Marx diria que a IA, no sistema capitalista, só vai aumentar a exploração e a alienação. Os lucros se concentrarão nas mãos de quem controla a tecnologia, enquanto a maioria da população ficará desempregada ou trabalhando em condições precárias. A IA, que poderia libertar-nos do trabalho, torna-se um instrumento de dominação.
Mas nem tudo está perdido. Marx via no proletariado a classe capaz de superar a alienação. Em 2025, podemos pensar num "proletariado digital": os trabalhadores de aplicativos, os freelancers, os criadores de conteúdo, todos aqueles que estão na linha de frente da nova economia têm o potencial de se unir e lutar por melhores condições, por mais direitos, por mais controle sobre o seu trabalho. A luta contra a alienação continua, agora com novas ferramentas e novos desafios e deve ser combinada com a luta do proletariado tradicional, que, como dito, pelas novas tecnologias, está cada vez mais alienado pelo trabalho.

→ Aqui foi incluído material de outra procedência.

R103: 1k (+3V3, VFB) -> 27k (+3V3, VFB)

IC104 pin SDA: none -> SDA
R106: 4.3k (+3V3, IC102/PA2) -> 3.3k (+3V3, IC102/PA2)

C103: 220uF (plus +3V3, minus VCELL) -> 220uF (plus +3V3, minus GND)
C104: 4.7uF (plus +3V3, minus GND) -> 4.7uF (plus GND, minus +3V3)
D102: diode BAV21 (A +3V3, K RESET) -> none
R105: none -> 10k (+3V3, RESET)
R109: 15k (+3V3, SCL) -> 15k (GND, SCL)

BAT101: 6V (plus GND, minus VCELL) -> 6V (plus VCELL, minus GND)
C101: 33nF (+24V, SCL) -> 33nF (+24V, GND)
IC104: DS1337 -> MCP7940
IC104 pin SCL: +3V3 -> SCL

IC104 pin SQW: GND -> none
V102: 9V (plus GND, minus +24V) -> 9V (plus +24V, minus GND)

Na visão marxista que me filio, a combinação da luta entre o proletariado digital e o tradicional é crucial, dada a dependência intrínseca da produção capitalista em ambos. O proletariado tradicional, ainda central na produção material, enfrenta a alienação intensificada pelas novas tecnologias. Já o proletariado digital, emergente nas plataformas e na economia criativa, experimenta novas formas de exploração e precarização. É preciso compreender a alienação como resultado da exploração capitalista, em todos os seus aspectos, motivo pelo qual, se faz necessária a construção de pautas comuns de luta por direitos e condições de trabalho dignas, unindo forças contra o sistema que os oprime.
CONCLUSÃO
A alienação, ao separar o trabalhador do produto de seu trabalho, do processo produtivo e de seus semelhantes, obscurece sua compreensão da exploração capitalista, dificultando a formação da consciência de classe. Contudo, a própria luta contra a alienação, ao promover a organização coletiva, a reflexão crítica sobre as condições de trabalho e a busca por alternativas, pode fortalecer a consciência e a organização dos trabalhadores.

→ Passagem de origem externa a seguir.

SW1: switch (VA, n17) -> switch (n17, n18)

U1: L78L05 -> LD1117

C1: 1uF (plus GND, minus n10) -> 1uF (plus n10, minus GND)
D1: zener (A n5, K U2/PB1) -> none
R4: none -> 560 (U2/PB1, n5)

Através da ação coletiva, dirigida pela vanguarda organizada em partido revolucionário, num misto de luta política, econômica e ideológica, os trabalhadores podem desmistificar a ideologia dominante, reconhecer seus interesses comuns e construir uma identidade de classe que os impulsione a lutar por uma transformação social.

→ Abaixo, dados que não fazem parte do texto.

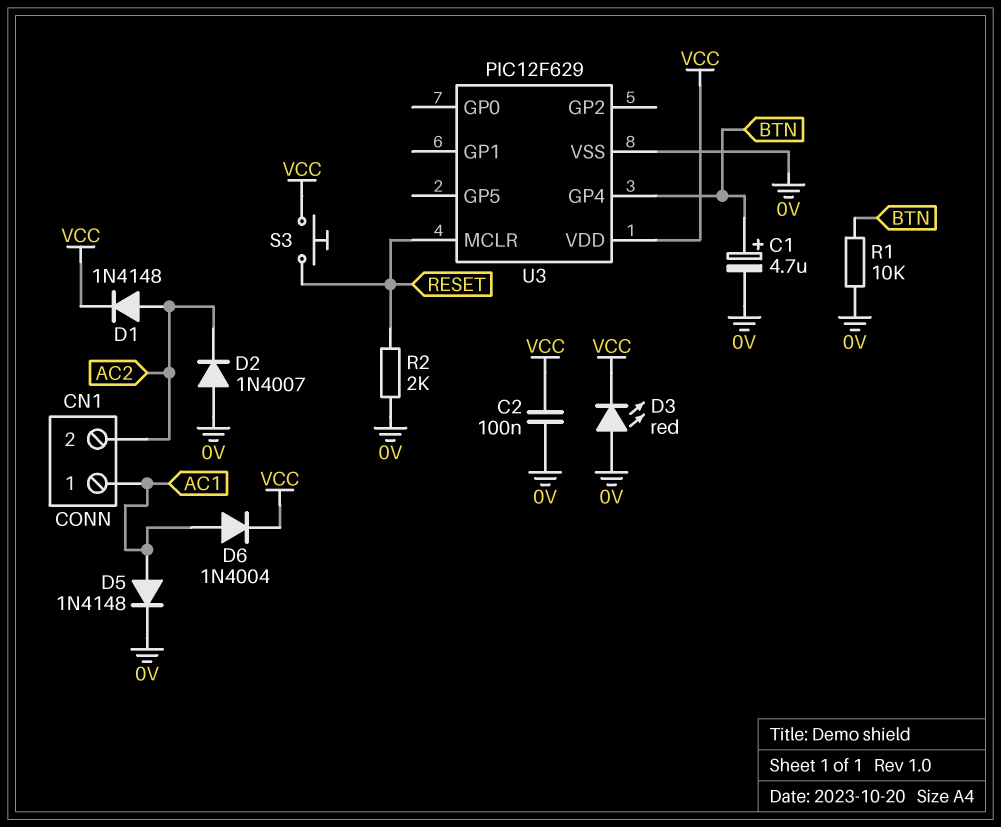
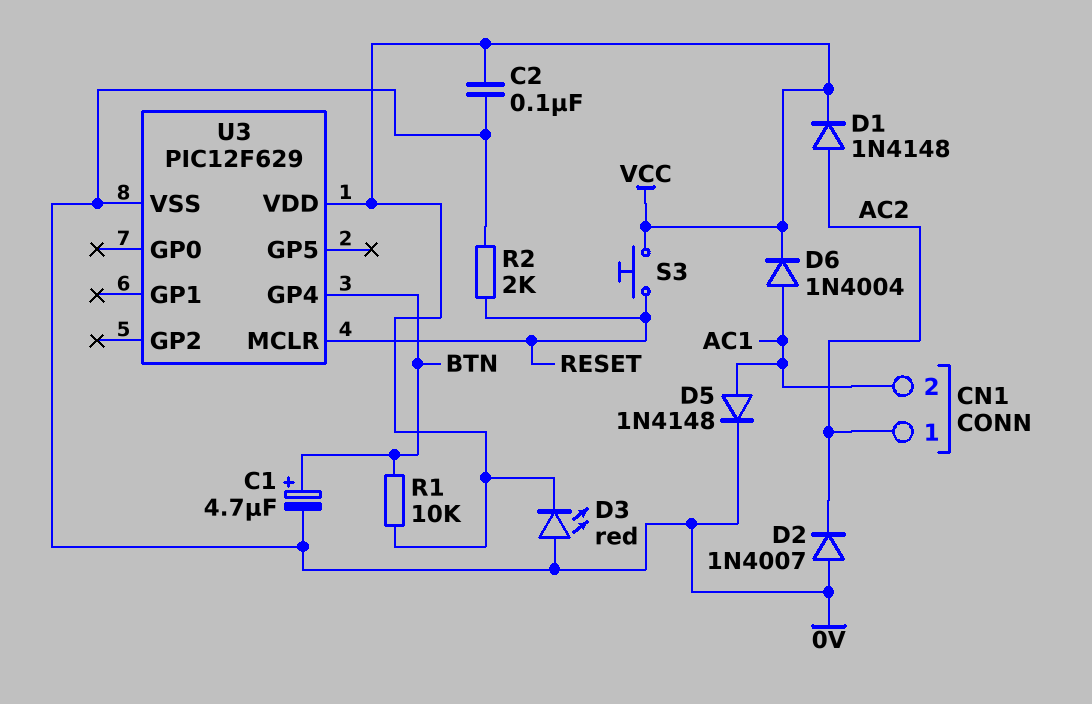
CN1 pin 1: AC1 -> AC2
CN1 pin 2: AC2 -> AC1
R1: 10k (0V, BTN) -> 10k (BTN, VCC)

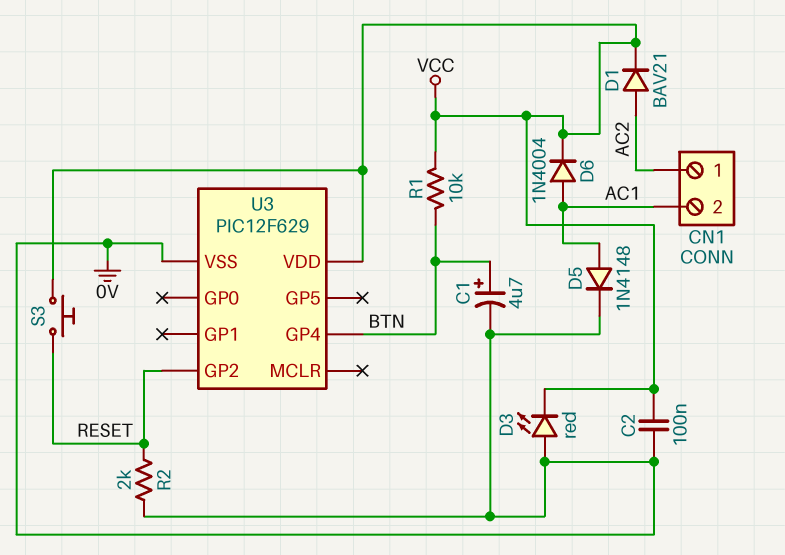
D1: diode 1N4148 (A AC2, K VCC) -> diode BAV21 (A AC2, K VCC)
D2: diode 1N4007 (A 0V, K AC2) -> none
U3 pin GP2: none -> RESET
U3 pin MCLR: RESET -> none

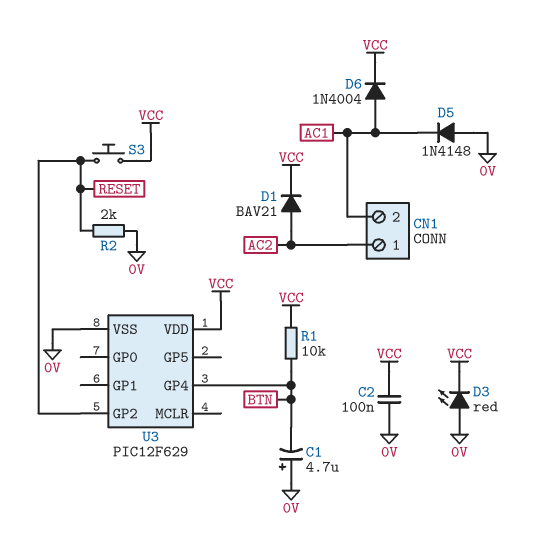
C1: 4.7uF (plus BTN, minus 0V) -> 4.7uF (plus 0V, minus BTN)
D5: diode 1N4148 (A AC1, K 0V) -> diode 1N4148 (A 0V, K AC1)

A superação da alienação, na perspectiva marxista, ademais, não é uma tarefa individual, mas um projeto coletivo que exige a transformação radical das relações sociais de produção. O proletariado, como classe explorada e alienada, tem um papel central nessa luta, pois é ele quem produz a riqueza social e, ao mesmo tempo, quem sofre as consequências da exploração capitalista. A luta contra a alienação passa pela organização e pela mobilização da classe trabalhadora, pela reconstrução da solidariedade e de cooperação, e pela criação de uma cultura alternativa que valorize o trabalho criativo, a autonomia e a liberdade, disputando a consciência dos trabalhadores.
Essa luta deve ser combinada com a luta por direitos e por melhores condições de trabalho, pela redução da jornada de trabalho, pela garantia de uma renda básica universal e pelo controle democrático dos meios de produção, o que deve ser feito em combinação com a luta contra o próprio sistema capitalista.
Somente assim será possível construir uma sociedade onde o trabalho não seja mais uma fonte de alienação, mas sim uma forma de expressão e de realização humana.
Bibliografia:
MARX, Karl. Manuscritos económico-filosóficos de 1844. Ediciones Colihue SRL, 2015.
MARX, Karl. O Capital. Boitempo Editorial, 2015.
MARX, Karl; ENGELS, Friedrich. Manifesto do Partido Comunista. 2ªedição. São Paulo, Brasil: Editora Instituto José Luís e Rosa Sundermann, 1848.
PEÑA, Milcíades. O Que É o Marxismo? Notas de Iniciação Marxista.